National League of Cities v. Usery, 426 U.S. 833; 96 S. Ct. 2465; 49 L. Ed. 2d 245 (1976)

National League of Cities v. Usery, 426 U.S. 833; 96 S. Ct. 2465; 49 L. Ed. 2d 245 (1976)

Facts—The Fair Labor Standards Act was amended in 1974 to extend its minimum wage and maximum hour provisions to most state and local employees. Cities and states brought suit against the secretary of labor for declaratory and injunctive relief, but were turned down by a three-judge U.S. District Court, partly on the basis that the Supreme Court had approved such federal regulations in Maryland v. Wirtz, 392 U.S. 183 (1968).

Question—Does the application of federal minimum wage and maximum hour provisions of the Fair Labor Standards Act to the state and local governments violate their rights under the Tenth Amendment to make key decisions affecting their citizens?

Decision—Yes.

ReasonsJ. Rehnquist (5–4). The time has come to limit Maryland v. Wirtz. Although the commerce clause gives plenary authority to Congress, this authority is limited by specific constitutional restraints. The states have a vital role to play in the federal system, and the Tenth Amendment indicates that states should accordingly be treated differently than mere private citizens. Citing Coyle v. Smith, 221 U.S. 559 (1911), Rehnquist argued that: “We have repeatedly recognized that there are attributes of sovereignty attaching to every state government which may not be impaired by Congress, not because Congress may lack an affirmative grant of legislative authority to reach the matter, but because the Constitution prohibits it from exercising the authority in that manner.” Federal wage and hour provisions can result not only in significant financial costs to the states but can also substantially interfere with the manner in which states choose to do their business. They will “significantly alter or displace the States’ abilities to structure employer-employee relationships in such areas as fire prevention, police protection, sanitation, public health, and parks and recreation,” all functions traditionally exercised by the states: “insofar as the challenged amendments operate to directly displace the States’ freedom to structure integral operations in areas of traditional governmental functions, they are not within the authority granted Congress.”
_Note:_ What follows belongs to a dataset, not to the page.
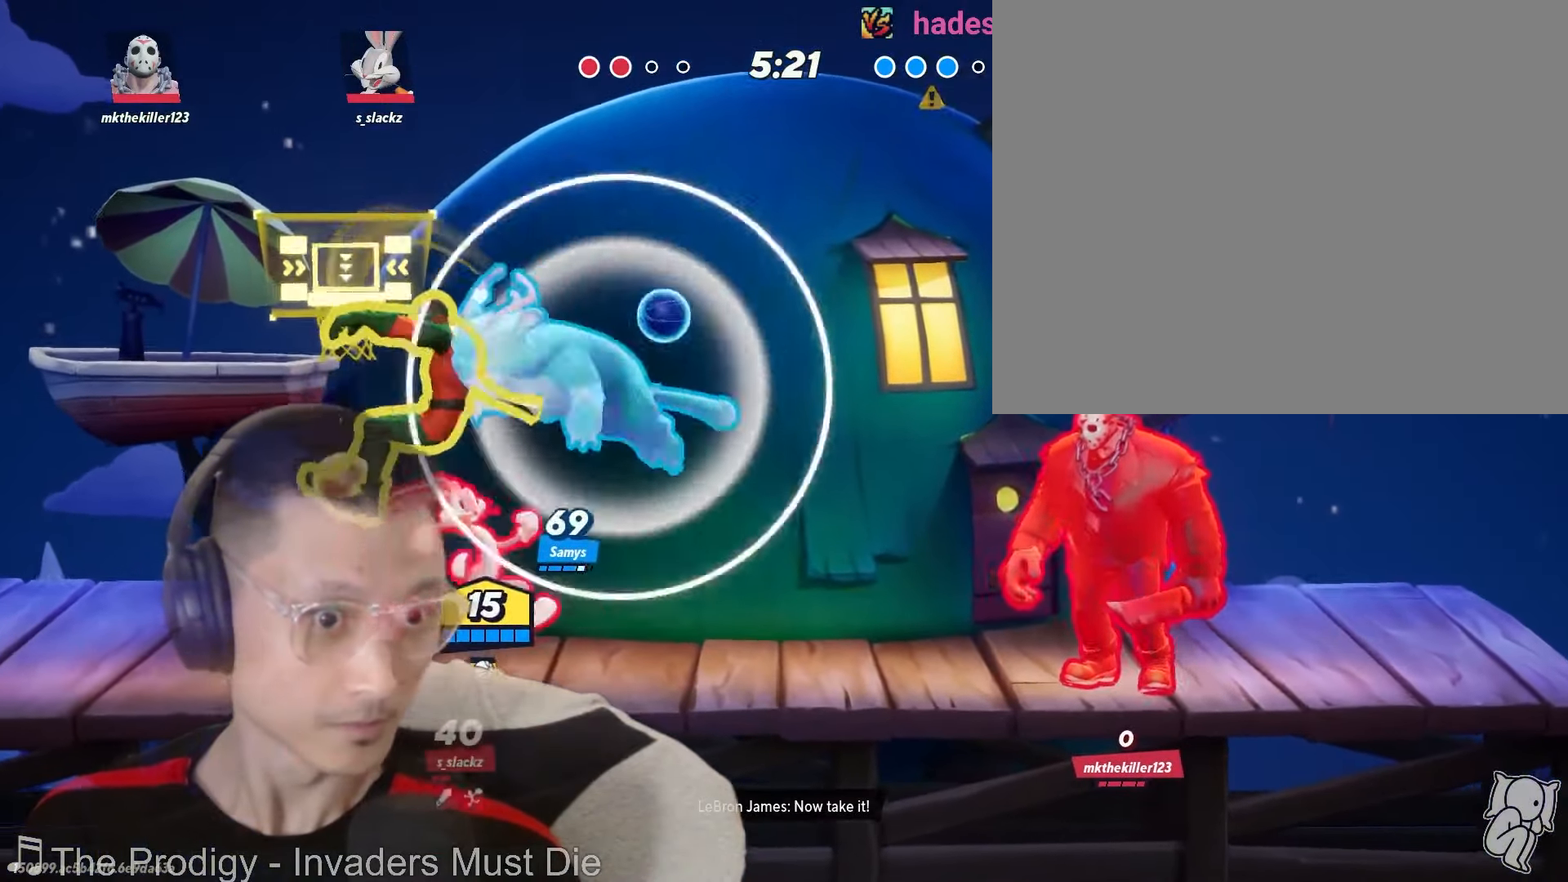
{"dt_ms": 500, "buttons": ["X"], "left_stick": "up-right", "right_stick": "center", "events": [[117, "left_stick", "center"], [267, "left_stick", "left"], [317, "X", "down"], [400, "left_stick", "right"], [450, "left_stick", "up-right"]]}
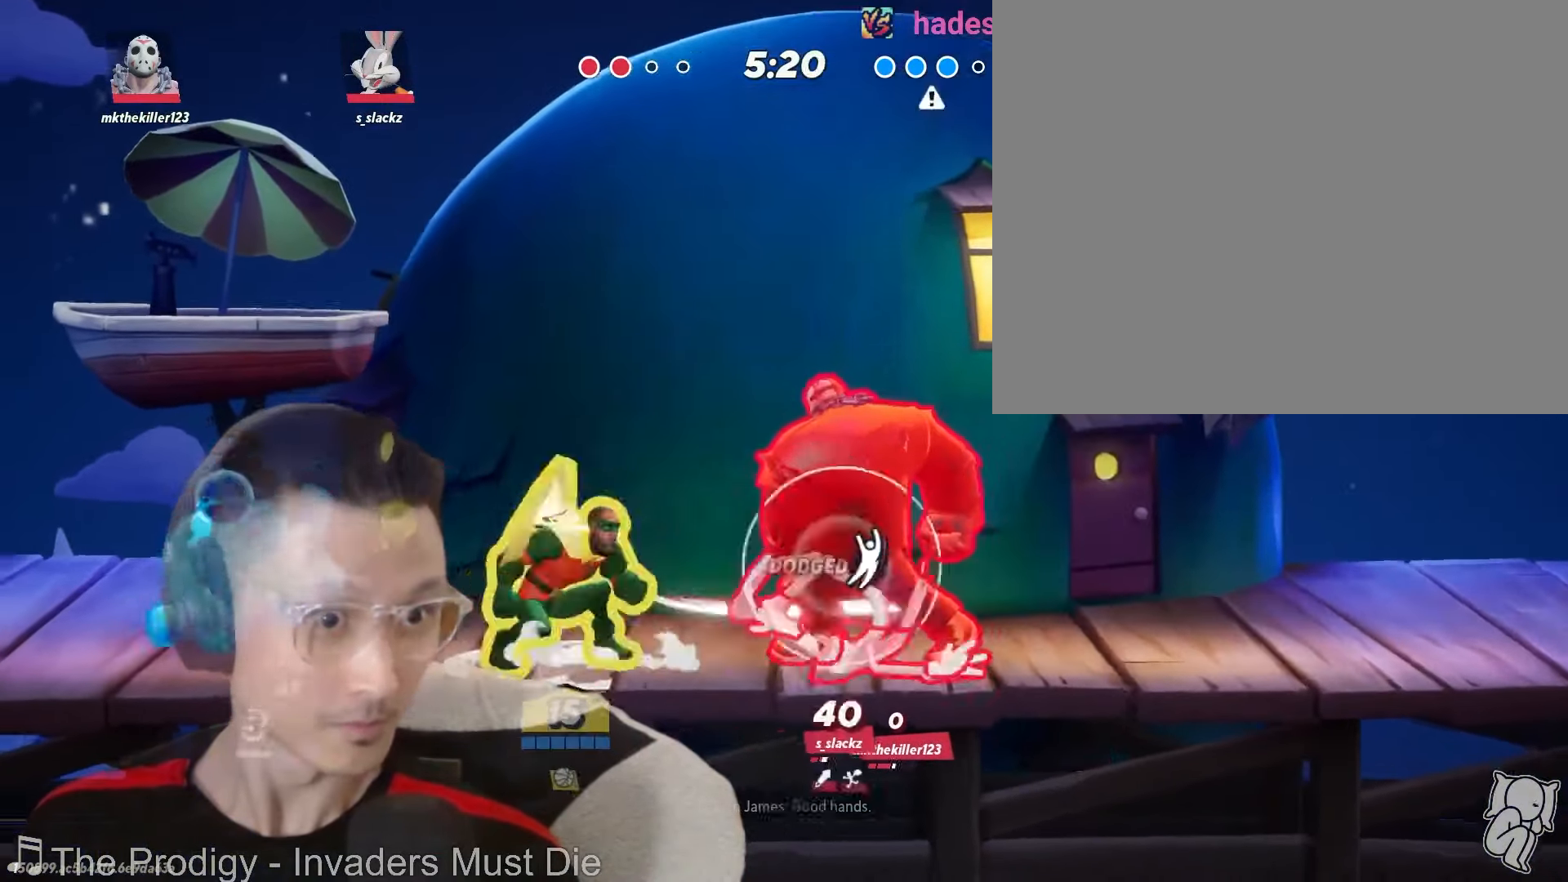
{"dt_ms": 500, "buttons": [], "left_stick": "down", "right_stick": "center", "events": [[84, "X", "up"], [384, "left_stick", "down"]]}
J. Blackmun’s concurring opinion, interpreted the decision not as a flat prohibition on federal regulations affecting states but as the exercise of “a balancing approach.” J. Brennan, joined by J. White and J. Marshall, dissented. The dissenters viewed the Court’s decision as a “patent usurpation of the role reserved for the political process.” They further said that the majority’s reliance on the Tenth Amendment “must astound scholars of the Constitution” and remind them of the days that the Court used this and other constitutional provisions to invalidate federal programs. States are protected in the federal system through their representation within Congress. Moreover, they received lots of grants that more than compensate them for the costs of adhering to federal regulations. In his dissent, J. Stevens indicated that he thought that it was unwise for the federal government to act in the manner in which it did but not unconstitutional for it to do so.

Note—The Supreme Court overturned this decision in Garcia v. San Antonio Metropolitan Transit Authority (1985), deciding that it could not adequately distinguish the exercise of traditional from nontraditional state functions.